Vlaz, Pierre y Drogus con ayuda de algunas amazonas preparan el carruaje de las hermanas Velkein y los caballos para el viaje, cargan en la otra carreta los víveres y las armas. Al terminar, Vlaz y Pierre fueron a una gran piscina con agua caliente. La temperatura del agua era tan agradable que Vlaz queda profundamente dormido.
Vlaz siente que una mano suave le acariciaba el rostro, abre los ojos suavemente, su visión, nublada aún, comienza a distinguir una figura femenina delante de él, una figura muy familiar; poco a poco iba enfocando la mirada a medida que las caricias les recorrían el pecho y la cara... la cara de Ailynara se iba haciendo cada vez más clara y hermosa, busca a Pierre como para preguntarle si era realidad o un hermoso sueño, pero no lo encuentra, es más no hay nadie dentro del enorme salón, están totalmente solos.
...
El salón principal estaba adornado con, flores, guirnaldas y velas decoran las paredes y techos y las mesas llenas de manjares exóticos...

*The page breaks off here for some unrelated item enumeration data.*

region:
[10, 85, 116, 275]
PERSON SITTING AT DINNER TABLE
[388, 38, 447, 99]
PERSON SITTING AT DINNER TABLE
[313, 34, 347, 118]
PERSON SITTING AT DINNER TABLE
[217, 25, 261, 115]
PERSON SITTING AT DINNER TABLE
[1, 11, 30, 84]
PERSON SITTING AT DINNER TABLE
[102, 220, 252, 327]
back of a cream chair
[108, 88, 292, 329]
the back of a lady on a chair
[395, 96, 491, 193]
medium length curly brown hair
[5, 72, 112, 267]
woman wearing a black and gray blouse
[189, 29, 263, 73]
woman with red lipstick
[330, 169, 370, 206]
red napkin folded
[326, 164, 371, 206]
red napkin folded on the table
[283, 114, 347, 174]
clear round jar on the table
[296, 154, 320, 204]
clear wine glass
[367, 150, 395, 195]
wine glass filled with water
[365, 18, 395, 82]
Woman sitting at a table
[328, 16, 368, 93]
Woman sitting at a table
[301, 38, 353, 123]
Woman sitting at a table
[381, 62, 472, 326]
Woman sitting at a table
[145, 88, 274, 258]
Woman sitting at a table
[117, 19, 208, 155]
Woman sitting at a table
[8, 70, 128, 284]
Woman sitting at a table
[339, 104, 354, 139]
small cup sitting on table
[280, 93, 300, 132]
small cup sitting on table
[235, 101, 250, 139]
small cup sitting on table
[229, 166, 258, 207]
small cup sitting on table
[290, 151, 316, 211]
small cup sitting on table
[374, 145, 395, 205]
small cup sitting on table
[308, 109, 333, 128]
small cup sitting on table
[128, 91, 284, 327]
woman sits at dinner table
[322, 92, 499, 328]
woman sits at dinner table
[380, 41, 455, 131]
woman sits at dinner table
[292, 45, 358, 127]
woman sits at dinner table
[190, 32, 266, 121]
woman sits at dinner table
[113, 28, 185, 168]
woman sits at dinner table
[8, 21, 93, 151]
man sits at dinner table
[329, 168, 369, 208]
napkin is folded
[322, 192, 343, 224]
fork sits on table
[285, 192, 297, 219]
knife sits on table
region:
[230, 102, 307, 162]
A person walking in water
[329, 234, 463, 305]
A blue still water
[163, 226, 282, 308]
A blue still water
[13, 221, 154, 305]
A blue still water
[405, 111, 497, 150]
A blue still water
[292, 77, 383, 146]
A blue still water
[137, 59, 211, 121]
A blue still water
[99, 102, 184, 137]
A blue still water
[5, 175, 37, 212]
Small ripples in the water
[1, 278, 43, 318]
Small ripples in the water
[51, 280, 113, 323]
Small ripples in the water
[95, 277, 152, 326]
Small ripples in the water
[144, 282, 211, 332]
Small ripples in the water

- ¡¡¡Nunca vi nada parecido!!!
- Tienes razón Pierre -contesta Vlaz- yo tampoco vi tal muestra de grandeza, ni siquiera en las cortes del Emperador.

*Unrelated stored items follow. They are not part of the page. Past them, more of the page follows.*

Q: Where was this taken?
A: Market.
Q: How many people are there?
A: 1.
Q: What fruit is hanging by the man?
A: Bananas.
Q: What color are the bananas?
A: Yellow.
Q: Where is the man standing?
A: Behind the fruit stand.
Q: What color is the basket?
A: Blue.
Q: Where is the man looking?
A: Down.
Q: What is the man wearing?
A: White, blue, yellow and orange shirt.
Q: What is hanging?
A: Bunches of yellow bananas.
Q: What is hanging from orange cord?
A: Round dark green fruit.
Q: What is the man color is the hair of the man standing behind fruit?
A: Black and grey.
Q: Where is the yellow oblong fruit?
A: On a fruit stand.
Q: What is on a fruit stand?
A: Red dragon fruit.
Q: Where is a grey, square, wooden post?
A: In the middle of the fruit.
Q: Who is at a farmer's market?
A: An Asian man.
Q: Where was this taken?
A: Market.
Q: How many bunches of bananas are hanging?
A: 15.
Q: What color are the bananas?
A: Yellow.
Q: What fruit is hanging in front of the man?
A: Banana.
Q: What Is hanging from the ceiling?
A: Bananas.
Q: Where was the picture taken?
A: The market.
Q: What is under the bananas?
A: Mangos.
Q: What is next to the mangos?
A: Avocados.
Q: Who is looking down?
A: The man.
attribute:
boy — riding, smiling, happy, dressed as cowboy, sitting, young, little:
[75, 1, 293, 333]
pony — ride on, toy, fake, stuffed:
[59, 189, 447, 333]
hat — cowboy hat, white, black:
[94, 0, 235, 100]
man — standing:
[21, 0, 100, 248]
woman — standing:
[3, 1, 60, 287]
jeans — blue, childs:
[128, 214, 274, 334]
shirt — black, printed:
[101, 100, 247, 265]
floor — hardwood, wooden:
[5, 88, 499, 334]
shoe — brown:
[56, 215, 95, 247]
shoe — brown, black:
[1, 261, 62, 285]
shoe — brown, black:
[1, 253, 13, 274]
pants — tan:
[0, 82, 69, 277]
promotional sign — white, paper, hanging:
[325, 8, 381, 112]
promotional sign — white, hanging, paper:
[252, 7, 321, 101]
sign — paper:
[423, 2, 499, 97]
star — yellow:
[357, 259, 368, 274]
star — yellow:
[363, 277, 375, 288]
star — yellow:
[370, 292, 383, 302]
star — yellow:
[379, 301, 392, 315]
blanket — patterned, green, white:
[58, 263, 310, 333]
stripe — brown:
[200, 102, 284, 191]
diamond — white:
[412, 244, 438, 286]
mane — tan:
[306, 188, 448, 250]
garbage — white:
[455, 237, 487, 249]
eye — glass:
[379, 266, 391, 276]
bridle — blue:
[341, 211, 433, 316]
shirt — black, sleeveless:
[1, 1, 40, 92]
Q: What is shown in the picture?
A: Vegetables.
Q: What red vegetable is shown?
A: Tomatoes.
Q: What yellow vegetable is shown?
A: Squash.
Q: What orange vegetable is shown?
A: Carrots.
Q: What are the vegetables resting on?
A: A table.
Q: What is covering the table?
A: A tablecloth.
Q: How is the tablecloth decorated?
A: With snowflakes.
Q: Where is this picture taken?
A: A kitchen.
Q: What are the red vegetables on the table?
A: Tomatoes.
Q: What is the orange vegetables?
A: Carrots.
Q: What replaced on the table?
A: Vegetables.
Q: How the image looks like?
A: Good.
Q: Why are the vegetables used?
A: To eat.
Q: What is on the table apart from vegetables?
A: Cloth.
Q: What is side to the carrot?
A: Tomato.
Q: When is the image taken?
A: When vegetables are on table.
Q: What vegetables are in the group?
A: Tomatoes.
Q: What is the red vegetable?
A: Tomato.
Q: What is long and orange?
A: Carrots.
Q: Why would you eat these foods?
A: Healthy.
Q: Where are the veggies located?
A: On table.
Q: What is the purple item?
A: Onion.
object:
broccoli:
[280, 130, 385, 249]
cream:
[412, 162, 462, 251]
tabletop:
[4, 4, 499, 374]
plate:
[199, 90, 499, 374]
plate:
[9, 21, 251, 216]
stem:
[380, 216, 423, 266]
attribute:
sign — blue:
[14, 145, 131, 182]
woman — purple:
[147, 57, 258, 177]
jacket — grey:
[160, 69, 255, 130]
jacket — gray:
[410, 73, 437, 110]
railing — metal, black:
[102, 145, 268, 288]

Mientras tanto en uno de los salones contiguos al salón principal, la Reina habla con Gabrielle, y le entrega un medallón de oro sólido adornado con dos serpientes entrelazadas y con sus miradas enfrentadas; con un diamante en cada uno de sus ojos y una gran esmeralda arriba de sus cabezas. Ambas vuelven al salón principal para disfrutar del banquete con los demás invitados y todas las amazonas que están vestidas con trajes de gala, todas hermosas y esbeltas.